Other target areas included groceries and jewelry.
“We’ve done a nice job with jewelry around the world with GE where we partner with leading jewelry brands to offer them interest free.”
Leveraging off parent's strength
Being part of giant US conglomerate General Electric (GE), which produces everything from jet engines to nuclear power generators, financial services, water processing, healthcare and TV programming , means GE Money NZ has a parent-funder with a AA credit rating and Baxter said the local business was funded 12 months in advance.

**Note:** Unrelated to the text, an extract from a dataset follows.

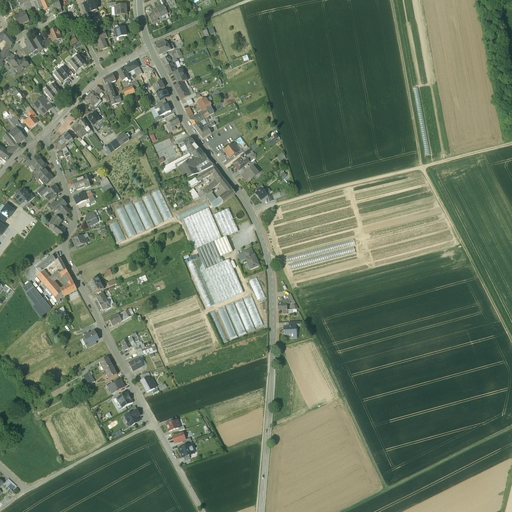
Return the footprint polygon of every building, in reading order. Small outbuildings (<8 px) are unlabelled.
[(40,9),(44,7),(40,0),(35,0),(20,8),(23,14),(25,13),(29,12),(33,12),(35,9),(40,11),(40,9)] [(40,0),(44,7),(46,11),(49,10),(49,6),(46,0),(40,0)] [(58,0),(53,0),(54,0),(53,1),(54,2),(53,3),(52,5),(53,8),(57,15),(62,12),(59,3),(58,0)] [(173,0),(169,0),(167,1),(170,9),(177,6),(173,0)] [(93,2),(84,5),(87,13),(96,10),(97,9),(93,2)] [(119,6),(113,6),(113,7),(115,7),(115,16),(125,15),(125,11),(126,11),(126,5),(119,6)] [(166,5),(151,12),(152,14),(148,16),(149,18),(152,24),(158,21),(157,20),(170,13),(166,5)] [(23,14),(13,18),(16,27),(23,24),(24,25),(29,23),(25,13),(23,14)] [(125,27),(114,30),(116,38),(127,36),(125,27)] [(58,30),(49,33),(53,43),(62,39),(58,30)] [(205,39),(209,37),(206,30),(200,33),(202,37),(204,36),(205,39)] [(105,32),(98,35),(100,40),(97,42),(100,51),(108,48),(105,39),(107,38),(105,32)] [(43,42),(41,38),(34,42),(33,39),(26,43),(28,47),(32,53),(38,50),(40,53),(47,48),(43,42)] [(0,55),(0,65),(13,44),(10,40),(6,43),(7,45),(0,55)] [(165,41),(155,45),(156,49),(159,56),(171,51),(169,46),(167,47),(165,41)] [(28,47),(22,51),(26,57),(32,53),(28,47)] [(176,59),(182,56),(179,51),(167,56),(168,58),(170,57),(174,55),(176,59)] [(14,57),(9,54),(5,62),(9,64),(10,63),(15,59),(14,57)] [(85,65),(79,57),(76,59),(76,58),(73,60),(80,69),(85,65)] [(168,58),(162,61),(165,68),(173,64),(170,57),(168,58)] [(21,62),(18,62),(16,59),(15,59),(10,63),(18,74),(29,66),(24,60),(21,62)] [(80,69),(73,60),(71,62),(72,63),(69,64),(76,72),(80,69)] [(136,62),(125,68),(128,74),(134,70),(138,68),(136,62)] [(173,64),(165,68),(167,73),(175,70),(173,64)] [(64,69),(62,71),(61,70),(59,71),(66,80),(71,77),(64,69)] [(128,76),(124,69),(118,72),(122,79),(124,78),(128,76)] [(177,72),(173,74),(176,81),(178,86),(182,84),(187,81),(185,77),(184,77),(181,70),(179,71),(177,72)] [(66,80),(59,71),(56,73),(57,74),(55,76),(62,84),(66,80)] [(112,75),(103,80),(105,86),(110,84),(116,82),(112,75)] [(161,82),(153,87),(156,93),(159,92),(160,94),(165,92),(163,89),(165,88),(161,82)] [(110,84),(105,86),(110,101),(112,106),(121,103),(119,98),(115,99),(110,84)] [(178,86),(174,87),(178,94),(185,90),(182,84),(178,86)] [(61,94),(55,86),(52,88),(52,87),(49,89),(56,98),(61,94)] [(102,92),(97,87),(94,90),(99,95),(102,92)] [(132,87),(123,90),(125,96),(135,92),(133,88),(132,87)] [(151,95),(156,93),(153,87),(148,89),(151,95)] [(56,98),(49,89),(47,91),(48,92),(45,93),(52,101),(56,98)] [(185,90),(178,94),(181,101),(185,99),(189,97),(185,90)] [(165,92),(160,94),(159,92),(156,93),(158,96),(157,97),(158,99),(159,99),(160,101),(164,100),(169,97),(166,91),(165,92)] [(189,96),(191,99),(200,95),(204,93),(203,91),(199,93),(198,92),(189,96)] [(97,98),(92,93),(86,99),(86,100),(89,103),(90,103),(94,106),(96,103),(100,100),(97,98)] [(194,106),(191,99),(182,104),(185,110),(194,106)] [(214,114),(205,99),(196,104),(202,114),(201,114),(204,120),(214,114)] [(44,104),(40,100),(36,103),(38,106),(35,108),(42,116),(47,112),(46,110),(49,108),(46,104),(46,103),(44,104)] [(157,106),(153,108),(155,111),(167,105),(166,103),(157,106)] [(167,105),(155,111),(156,114),(157,114),(159,117),(161,116),(171,112),(168,105),(167,105)] [(93,115),(89,118),(91,121),(90,122),(93,125),(101,118),(97,113),(97,112),(93,115)] [(195,117),(190,121),(193,127),(204,121),(201,114),(195,117)] [(35,119),(33,116),(31,117),(29,119),(24,119),(23,120),(22,123),(24,124),(26,125),(30,129),(38,123),(35,119)] [(180,124),(176,118),(169,122),(170,124),(166,126),(170,133),(172,132),(176,130),(174,127),(180,124)] [(94,134),(83,120),(79,123),(81,126),(82,127),(90,137),(94,134)] [(204,121),(193,127),(199,134),(203,132),(202,131),(201,130),(206,127),(210,125),(209,123),(206,125),(204,121)] [(24,131),(20,125),(15,128),(16,129),(20,134),(24,131)] [(81,126),(74,131),(79,137),(86,132),(82,127),(81,126)] [(207,128),(202,131),(203,132),(199,134),(202,139),(211,134),(208,129),(209,129),(208,128),(207,128)] [(20,134),(16,129),(8,135),(17,146),(25,140),(20,134)] [(145,138),(141,131),(135,135),(139,142),(145,138)] [(8,135),(7,133),(3,138),(10,147),(9,148),(13,153),(19,148),(17,146),(8,135)] [(67,133),(60,139),(66,146),(73,140),(67,133)] [(122,136),(117,140),(121,146),(124,143),(125,144),(130,140),(128,138),(129,138),(128,137),(129,136),(127,134),(126,135),(125,135),(123,137),(122,136)] [(58,141),(53,145),(56,150),(58,148),(61,150),(62,150),(66,147),(66,146),(60,139),(58,141)] [(198,149),(189,139),(179,145),(185,156),(162,168),(165,174),(182,165),(188,161),(188,162),(192,160),(202,154),(198,149)] [(117,140),(110,145),(115,150),(121,146),(117,140)] [(259,146),(257,143),(249,149),(252,152),(257,148),(257,147),(259,146)] [(235,145),(234,144),(225,151),(230,158),(234,156),(238,153),(238,152),(235,148),(236,147),(236,146),(235,145)] [(115,150),(110,145),(106,147),(108,150),(109,149),(112,153),(115,150)] [(5,152),(0,148),(0,158),(5,162),(10,156),(5,152)] [(202,154),(192,160),(188,162),(192,168),(195,167),(207,160),(202,154)] [(47,166),(39,157),(31,163),(36,170),(34,172),(36,175),(45,168),(47,166)] [(241,158),(233,164),(238,171),(250,162),(247,159),(244,162),(241,158)] [(210,163),(197,170),(195,167),(192,168),(188,162),(188,161),(182,165),(189,177),(213,166),(210,163)] [(215,167),(188,183),(191,187),(212,175),(218,172),(215,167)] [(251,169),(244,175),(245,177),(244,178),(248,183),(259,174),(253,167),(251,169)] [(36,175),(35,177),(38,180),(40,179),(45,185),(53,178),(45,168),(36,175)] [(77,168),(72,170),(71,169),(64,172),(67,178),(79,173),(77,168)] [(222,178),(220,175),(214,179),(213,180),(213,181),(199,192),(203,196),(205,195),(207,194),(208,195),(211,192),(212,192),(211,190),(220,183),(221,184),(225,181),(222,178)] [(86,177),(74,182),(77,191),(90,185),(86,177)] [(110,184),(101,190),(105,196),(114,190),(110,184)] [(227,192),(219,198),(223,203),(235,194),(229,186),(227,184),(223,187),(227,192)] [(50,190),(48,192),(50,195),(46,198),(49,202),(51,200),(59,193),(57,190),(58,189),(55,185),(50,190)] [(47,187),(39,194),(42,198),(48,192),(50,190),(47,187)] [(263,191),(260,188),(257,190),(258,192),(256,194),(261,200),(268,195),(264,190),(263,191)] [(199,192),(197,194),(193,189),(188,192),(192,197),(192,198),(194,202),(203,196),(199,192)] [(30,197),(24,190),(15,198),(20,204),(25,200),(30,197)] [(143,199),(156,226),(173,218),(160,191),(143,199)] [(216,200),(211,192),(208,195),(207,194),(205,195),(211,204),(216,200)] [(35,198),(32,195),(30,197),(25,200),(28,203),(35,198)] [(83,195),(73,199),(77,205),(87,201),(85,197),(84,198),(83,195)] [(216,200),(211,204),(214,209),(223,203),(219,198),(216,200)] [(70,213),(65,207),(66,205),(61,199),(56,203),(52,207),(53,208),(56,211),(58,209),(59,211),(60,210),(61,212),(63,213),(66,216),(70,213)] [(55,201),(48,207),(50,210),(53,208),(52,207),(56,203),(55,201)] [(154,227),(142,201),(134,205),(147,230),(154,227)] [(180,220),(208,207),(206,202),(178,215),(180,220)] [(145,231),(132,204),(124,208),(138,234),(145,231)] [(6,206),(0,213),(0,214),(7,219),(8,219),(14,211),(6,206)] [(129,238),(137,235),(124,208),(116,212),(129,238)] [(208,209),(181,221),(195,251),(222,239),(208,209)] [(228,209),(214,215),(224,238),(238,231),(228,209)] [(66,216),(63,213),(61,212),(58,215),(64,219),(66,220),(67,217),(66,216)] [(95,215),(90,217),(90,218),(86,219),(89,227),(93,225),(94,225),(96,224),(97,223),(95,220),(96,219),(95,215)] [(62,222),(56,217),(50,226),(51,227),(50,229),(53,232),(61,237),(65,232),(58,226),(62,222)] [(126,240),(117,222),(110,226),(118,243),(126,240)] [(82,236),(73,240),(76,248),(84,244),(89,242),(87,239),(84,240),(82,236)] [(219,303),(243,293),(228,260),(222,263),(220,258),(232,253),(225,238),(224,238),(196,250),(219,303)] [(251,249),(244,252),(246,259),(254,256),(251,249)] [(60,290),(54,281),(61,277),(58,272),(55,274),(51,278),(43,271),(56,261),(59,267),(63,264),(60,259),(57,253),(53,256),(36,269),(40,274),(37,276),(50,291),(57,301),(64,297),(61,290),(60,290)] [(246,259),(251,270),(259,266),(254,256),(246,259)] [(199,257),(187,263),(207,309),(219,303),(199,257)] [(319,264),(291,270),(292,275),(320,270),(319,264)] [(65,267),(61,269),(61,270),(58,272),(61,277),(68,273),(65,267)] [(110,270),(106,272),(106,274),(103,275),(104,278),(112,275),(110,270)] [(258,279),(256,278),(250,281),(249,282),(257,300),(258,301),(264,298),(265,297),(258,279)] [(72,281),(67,283),(68,286),(61,290),(64,297),(77,290),(72,281)] [(99,281),(89,286),(93,294),(104,290),(99,281)] [(43,298),(29,282),(23,287),(33,306),(43,298)] [(105,296),(97,300),(103,311),(106,309),(107,310),(111,309),(110,307),(105,296)] [(253,298),(252,297),(244,301),(239,303),(238,304),(236,304),(230,307),(229,308),(227,308),(218,312),(217,312),(211,315),(210,315),(219,339),(221,343),(263,325),(253,298)] [(51,309),(43,300),(34,308),(40,318),(51,309)] [(289,301),(283,301),(283,304),(278,305),(278,311),(282,311),(282,315),(287,314),(287,306),(289,306),(288,304),(290,304),(290,300),(289,301)] [(63,308),(54,313),(57,321),(66,316),(63,308)] [(128,310),(123,313),(126,320),(131,317),(128,310)] [(46,320),(49,325),(57,321),(54,313),(46,320)] [(118,315),(109,320),(113,327),(122,322),(118,315)] [(289,327),(284,327),(285,335),(290,335),(290,339),(295,339),(294,331),(296,331),(296,327),(289,327)] [(94,332),(85,337),(88,343),(89,345),(95,342),(98,341),(95,337),(97,336),(94,332)] [(132,338),(121,343),(125,351),(132,348),(131,347),(129,344),(133,342),(132,338)] [(141,342),(135,345),(131,347),(132,348),(138,357),(157,350),(154,344),(145,348),(144,345),(142,345),(141,342)] [(113,366),(108,358),(100,362),(104,371),(113,366)] [(134,362),(133,361),(131,363),(129,364),(133,370),(137,368),(137,369),(142,367),(139,360),(134,362)] [(117,375),(113,366),(104,371),(109,380),(117,375)] [(155,389),(148,377),(143,380),(141,381),(147,393),(155,389)] [(113,385),(108,387),(108,388),(112,394),(125,388),(121,380),(113,385)] [(133,403),(127,393),(120,396),(116,399),(118,403),(116,405),(119,410),(121,408),(122,409),(133,403)] [(140,416),(137,410),(131,414),(125,417),(127,420),(126,420),(128,424),(129,423),(130,427),(139,422),(137,418),(140,416)] [(170,423),(166,425),(169,432),(178,429),(180,428),(177,421),(170,423)] [(122,430),(115,434),(117,439),(124,435),(122,430)] [(183,433),(172,437),(175,444),(182,441),(185,440),(184,437),(185,436),(184,435),(183,434),(183,433)] [(186,446),(178,449),(180,454),(181,454),(183,458),(189,456),(192,455),(191,453),(193,452),(193,451),(193,450),(193,449),(192,448),(192,447),(191,445),(186,446)]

The NZ unit now had approval from its masters in Sydney and Tokyo to grow.
“So we’ve got the appropriate investment now to seriously go after growing assets,” said Baxter.
This could potentially include acquisitions.
“We’ve got a very nice position in the New Zealand market now,” Baxter added.
“We’re the clear alternative to the banks. We’re going to look to play in areas where the banks aren’t necessarily good at (it) and where we’ve got scale and differentiation.”
“So that’s why we’re focused on our retail finance business, our insurance business and our personal loan business.”
GE Money, which entered the NZ market in 1982, bought finance company AGC from Westpac for A$1.6 billion in 2002 and the previously Eric Watson controlled Pacific Retail Finance in 2006. After buying Pacific Retail Finance GE Money was forced to refund 3,610 customers about NZ$3.1 million for over charging on hire purchase products by the company during Watson's tenure.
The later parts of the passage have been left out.